Today, the business is grappling with a surge in almond prices from drought-stricken California, the source of some 80% of the world’s almonds, which he said forced his business to raise wholesale prices about 15%.

Mr. Gold, who is co-CEO, recently spoke to The Wall Street Journal about the evolution of his idea into a viable business—and some of its current challenges. Edited excerpts:

WSJ: How did you come up with the idea for selling nut spreads?

Mr. Gold: I wanted to be an environmental lawyer [but] the practice of law isn’t as exciting as I thought. I wound up in Boulder waiting tables.

I didn’t even have a lemonade stand when I was a kid. I’m vegetarian and very active so I moved here so I could mountain bike, ski and run.

I was eating a lot of almond butter. I’d buy a jar and it was runny and soupy. There were only two types: crunchy and creamy. So I planned on getting a food processor and making my own nut butter. [I thought:] this would be a really fun business.

When you’re a small company with very finicky ingredients, nobody wants to help you—your volumes are too small. It’s like no man’s land when you first get started.

I went to the library and wrote a business plan. I raised $25,000 from my family. I bought this industrial-sized food processor. It was the size of a small car. It was $6,000.

Meanwhile, I would have peanuts FedExed to my house in boxes [from New Mexico.] I’d get a few hundred pounds at a time.

WSJ: In 2010 you added peanut-butter cups to your product line. Was the business strategy behind that move?

Mr. Gold: I had a gut feeling that it would be a great idea. Nobody makes a peanut-butter cup except [Hershey]. I found a chocolatier who had a piece of equipment [to make them]. Once we turned that machine on, we haven’t turned it off. My goal isn’t to compete with Hershey. My goal is to sell where [it] can’t go.
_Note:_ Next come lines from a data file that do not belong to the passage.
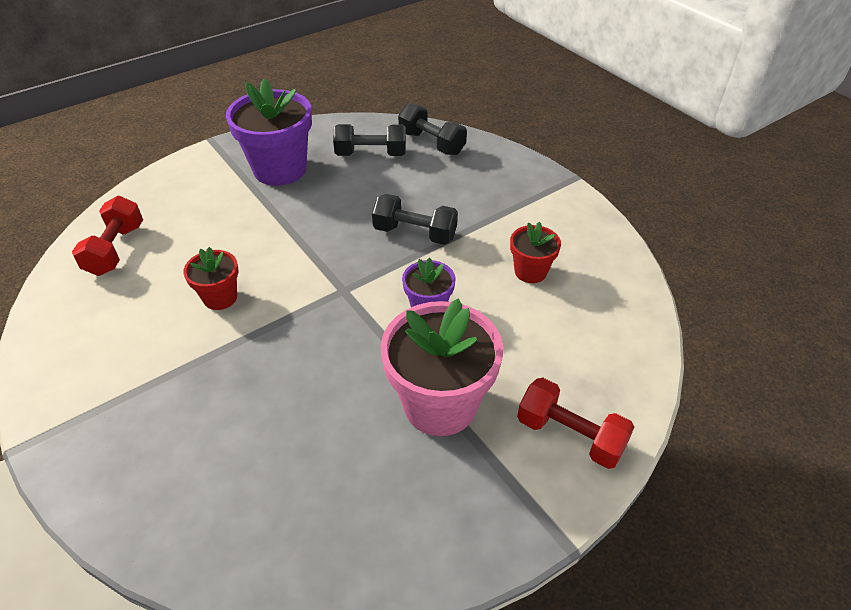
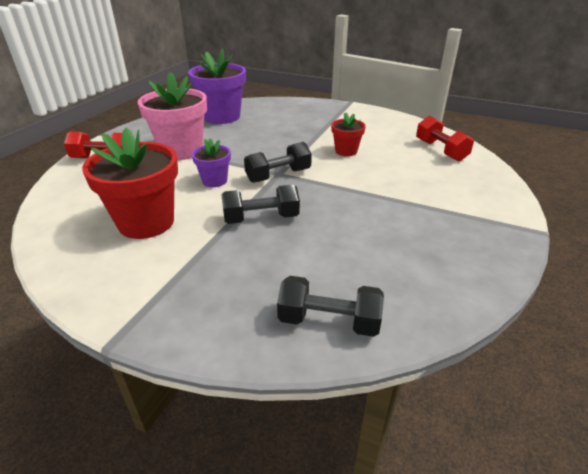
camera: 150 degrees right, 10 degrees down
purple flower pot [226,78,312,186] -> purple flower pot moved to [188,48,246,124]
black dumbbell [333,124,406,156] -> black dumbbell moved to [244,142,312,183]
red flower pot [510,222,561,283] -> red flower pot [82,128,178,239], size x1.91

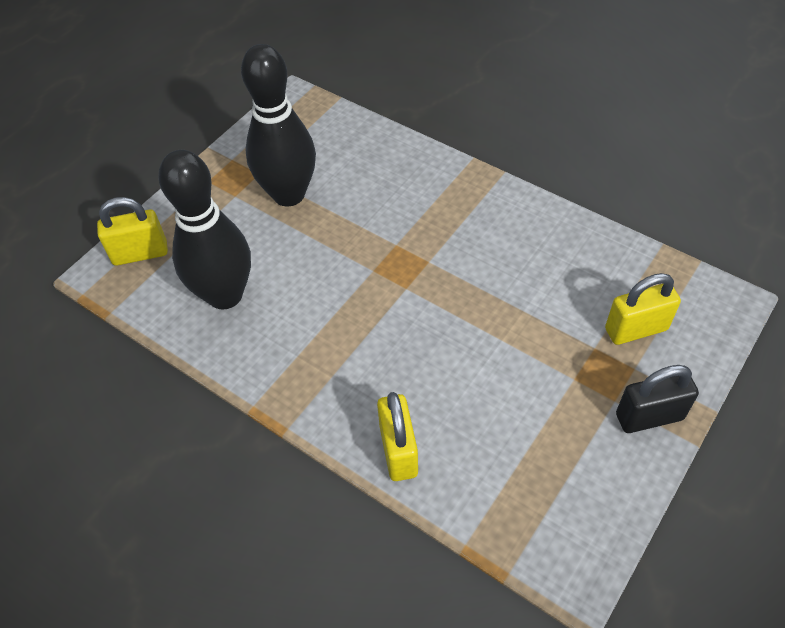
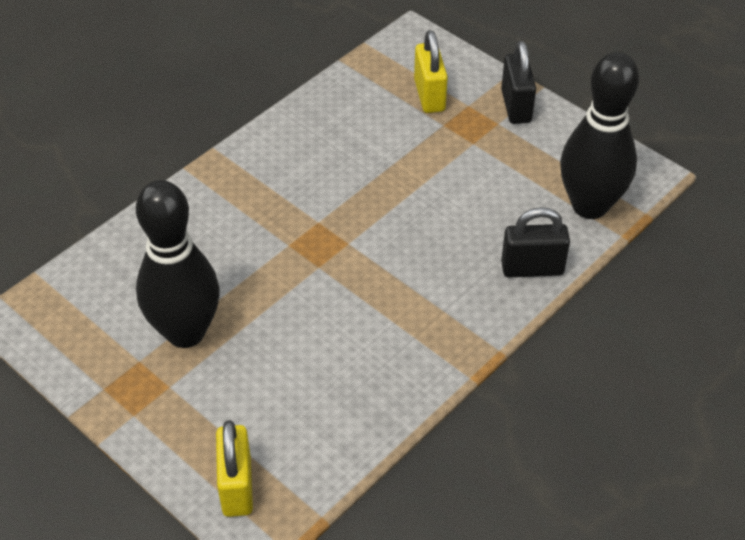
camera: 85 degrees left, 5 degrees down
black bowling pin [158,150,251,310] -> black bowling pin moved to [560,52,639,219]
yellow padlock [377,392,418,481] -> black padlock [501,207,570,277]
WSJ: Why did you decide to bring on the private-equity firm VMG Partners in 2013?

Mr. Gold: I was at a crossroads. I hit a personal and professional ceiling. Rather than give up or sell the company I wanted to find the right partner.
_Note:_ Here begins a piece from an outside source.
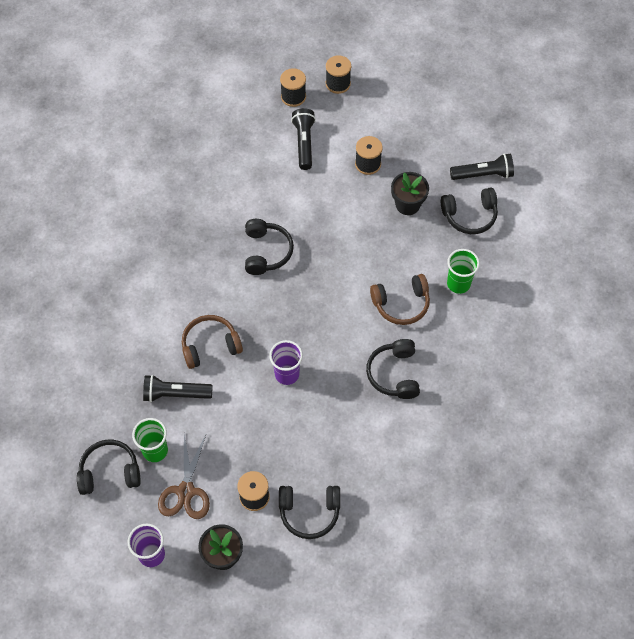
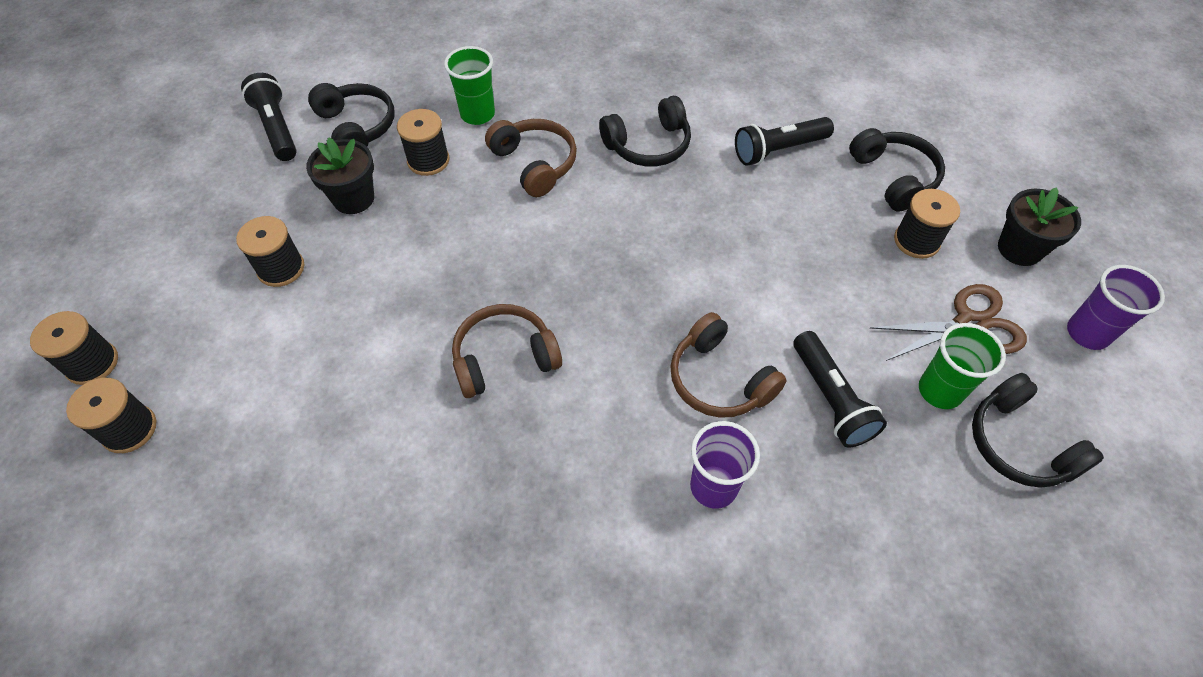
camera: 110 degrees left, 5 degrees down
black headphones [245,219,294,275] -> brown headphones [452,304,562,398]
purple cup [269,340,303,385] -> purple cup moved to [690,421,760,509]
black flashlight [291,108,316,170] -> black flashlight moved to [735,117,834,166]
none -> black spool [397,109,450,176]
WSJ: You have given up some control of the business recently. Was it difficult to hand the reins over?

Mr. Gold: Honestly, it was a relief because once you hit a certain scale and you have 30 people working for you, your decisions impact your future and you want to make sure you are making the best decisions possible.

Having someone who has experience making those decisions, it’s just a weight off my shoulders.

I’m smart enough to know I’m not the smartest person in the room but I’ve surrounded myself with some of the smartest people in the industry. Everything rolls up to Peter.

It was extremely overwhelming and extremely stressful and I really feel like I have a partner in the business with Peter Burns here.

My role has evolved. People are really important to me. I focus on culture, sustainability, philanthropy and innovation. And on top of all that, I’m the founder, so people really want to meet me. I’m going to sales meetings, trade shows, marketing events.

My name will always be on the jar, and I’ll always want to be involved, especially in vision and direction. Whatever the company needs me to be, is what I’ll be.

WSJ: Are you affected by the California drought?

Mr. Gold: That’s a serious concern of ours. It’s something that really impacts us and our cost for the almonds—over the past two years—has doubled. We have raised our prices.

WSJ: Will you add more new products?

Mr. Gold: I’ve shrunk the line more than I’ve grown the line. [We’ve gotten rid of] a cinnamon peanut butter. It was gut-wrenching but it was the right thing to do. We had to be focused and disciplined.